Sanırım bu soruya cevap vermek için biraz daha evvelinden anlatmaya başlamam gerekiyor. Öncelikle İskenderun’da doğdum ve üniversiteyi kazanana kadar İskenderun’da yaşadım. Evimiz her odasından deniz gören bir lojman eviydi. Babam İskenderun Demirçelik Fabrikaları’nda çalışıyordu. Canım sıkıldıkça, bunaldıkça ormanların arasındaki patikadan sahile iner, oturur denizi izlerdim. Düşünürdüm ve günlüğüme yazardım. Odamın penceresinden gemilere dalar giderdim. Bu yüzden üniversiteye başlarken taşındığımız Ankara’da hep eksik kaldım.
Önce eski eşimle evliliğimiz bitti, sonra işten ayrıldım ve aklıma ilk düşen şey Ankara’dan ayrılmak oldu. Boşanma sürecinde yaşadığım problemlerle birlikte Ankara iyice tükenmişti benim için. Antalya’dan bir iş teklifi aldım, görüşmeye de gittim. Fakat o yolculuk sırasında kurumsal hayatta çalışmak istemediğimi, hayal ettiğim gibi, canım nasıl isterse öyle yaşamaya karar verdim.

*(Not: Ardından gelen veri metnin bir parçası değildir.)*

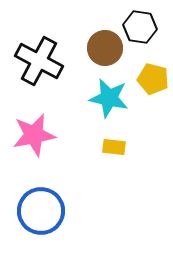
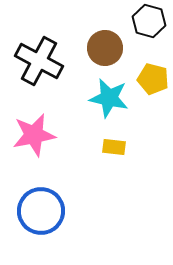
black hexagon: moved 9 px right, 6 px up; rotated 8 degrees clockwise
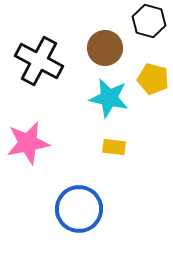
pink star: moved 6 px left, 8 px down
blue circle: moved 38 px right, 2 px up
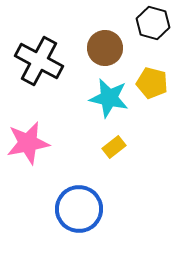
black hexagon: moved 4 px right, 2 px down
yellow pentagon: moved 1 px left, 4 px down
yellow rectangle: rotated 45 degrees counterclockwise
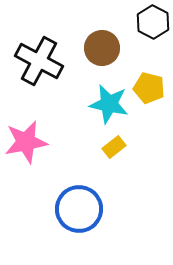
black hexagon: moved 1 px up; rotated 12 degrees clockwise
brown circle: moved 3 px left
yellow pentagon: moved 3 px left, 5 px down
cyan star: moved 6 px down
pink star: moved 2 px left, 1 px up
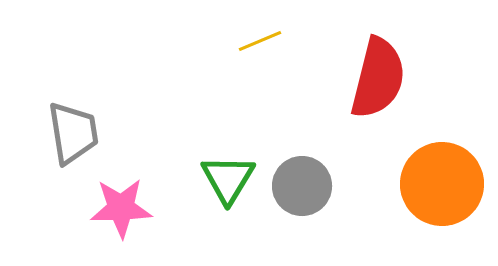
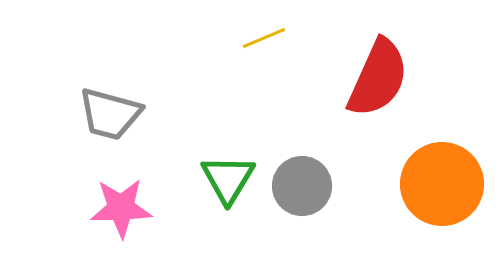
yellow line: moved 4 px right, 3 px up
red semicircle: rotated 10 degrees clockwise
gray trapezoid: moved 37 px right, 19 px up; rotated 114 degrees clockwise
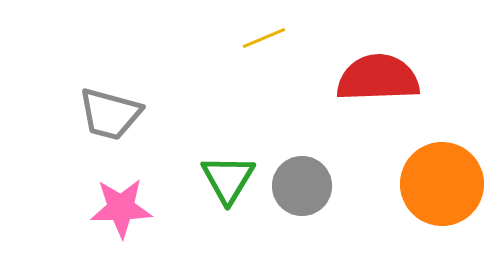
red semicircle: rotated 116 degrees counterclockwise
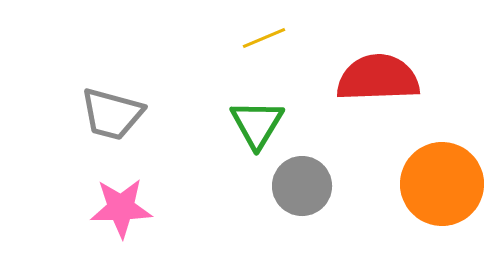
gray trapezoid: moved 2 px right
green triangle: moved 29 px right, 55 px up
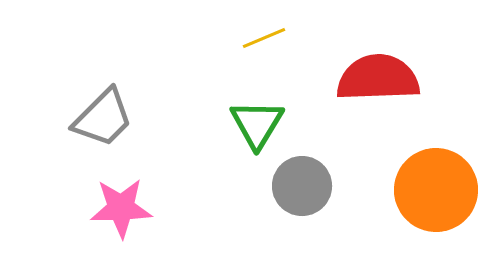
gray trapezoid: moved 9 px left, 4 px down; rotated 60 degrees counterclockwise
orange circle: moved 6 px left, 6 px down
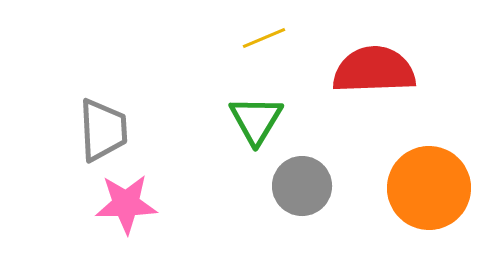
red semicircle: moved 4 px left, 8 px up
gray trapezoid: moved 12 px down; rotated 48 degrees counterclockwise
green triangle: moved 1 px left, 4 px up
orange circle: moved 7 px left, 2 px up
pink star: moved 5 px right, 4 px up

Ankara’ya dönünce kendime küçücük bir sırt çantası hazırladım. Yaşayacağım yeri bulacaktım. Ayvalık’tan başladım ve Fethiye Kabak koyuna kadar çadırda kalarak 15 gün gezdim. Dikili’de ev buldum ve kiraladım. Ankara’ya döndüm, 10 gün içinde bütün eşyalarımı ihtiyaç sahiplerine dağıttım. Dikili’deki evim bir oda, bir salon. Çocukluğumdan kalma bir çekyat, bir çalışma masası, bir yatak (oğlum için), buzdolabı, çamaşır makinesi, kap kaçak ve kütüphanemle Dikili’ye yerleştim. Maceram böyle başladı.

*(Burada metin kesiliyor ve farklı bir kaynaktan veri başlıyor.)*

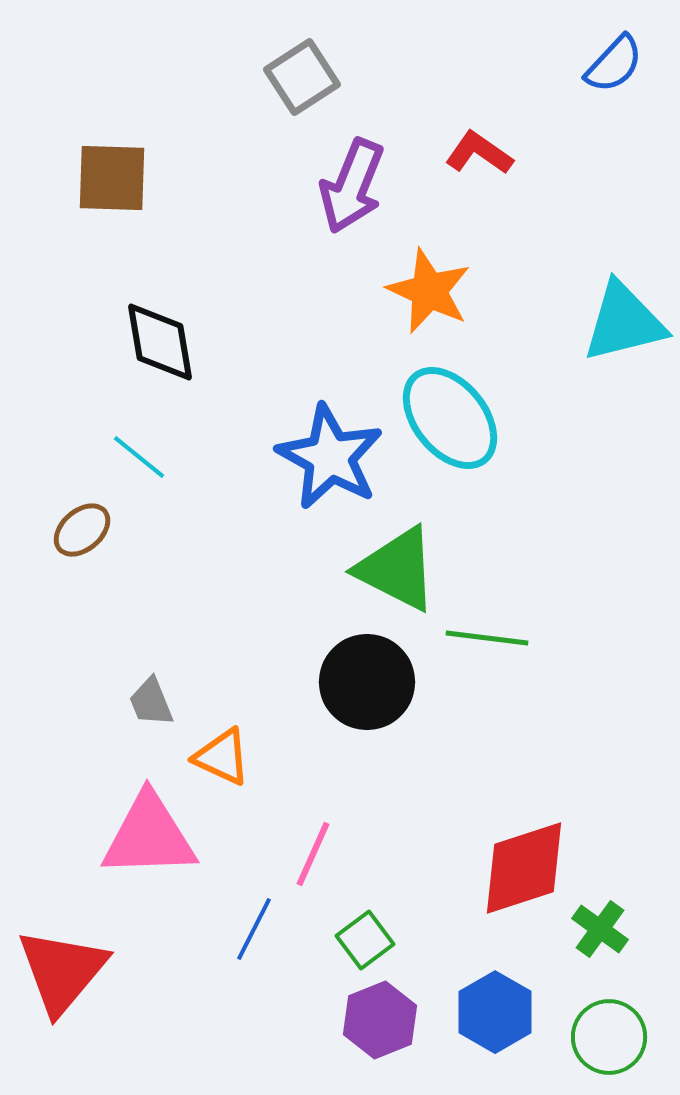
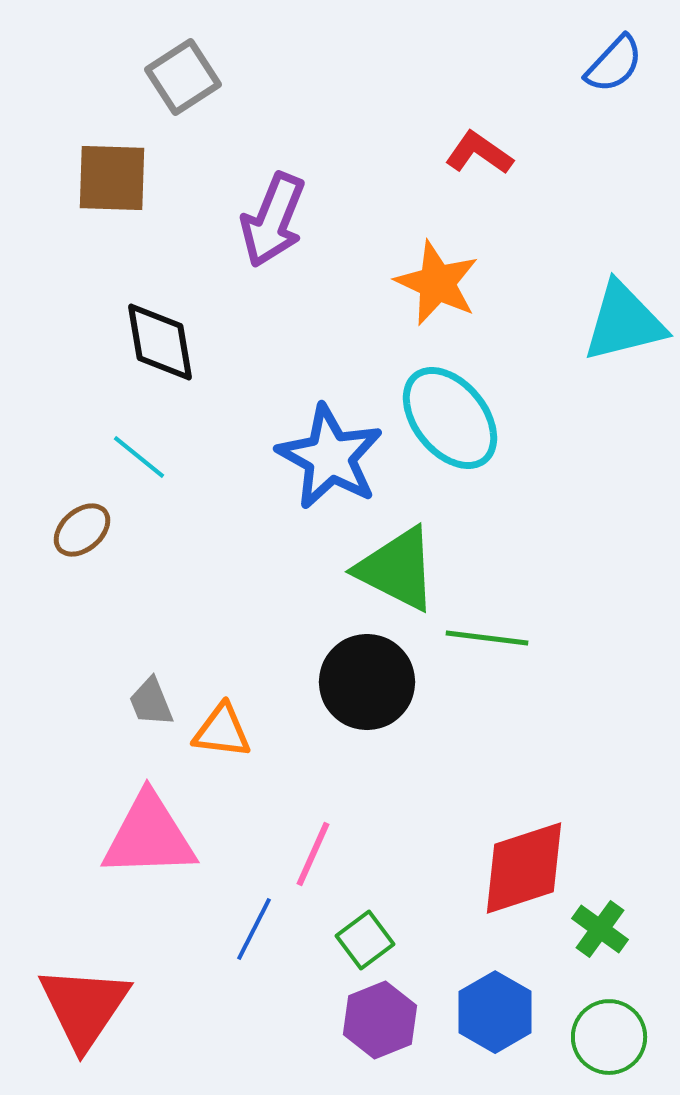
gray square: moved 119 px left
purple arrow: moved 79 px left, 34 px down
orange star: moved 8 px right, 8 px up
orange triangle: moved 26 px up; rotated 18 degrees counterclockwise
red triangle: moved 22 px right, 36 px down; rotated 6 degrees counterclockwise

Büyük şehirden sonra ufak bir ilçede yaşamak nasıl geldi size?
Ben taşrada büyüdüm. Aslında şehir hayatına uyumlanamadım sanırım. Bunu Dikili’ye geldikten sonra daha iyi anladım. Dolayısıyla burada yaşamayı seviyorum. Ayrıca hayatımdaki ilkler burada gerçekleşti. Önce öykü kitabım “Nedense Ait Değiliz Hiçbir Yere”, ardından da şiir kitabım “Yoklama” Papirüs Yayınları’ndan kabul aldı ve yayınlandı. Öncesinde edebiyat dergilerinde birkaç kere şiirlerim yayınlanmıştı sadece.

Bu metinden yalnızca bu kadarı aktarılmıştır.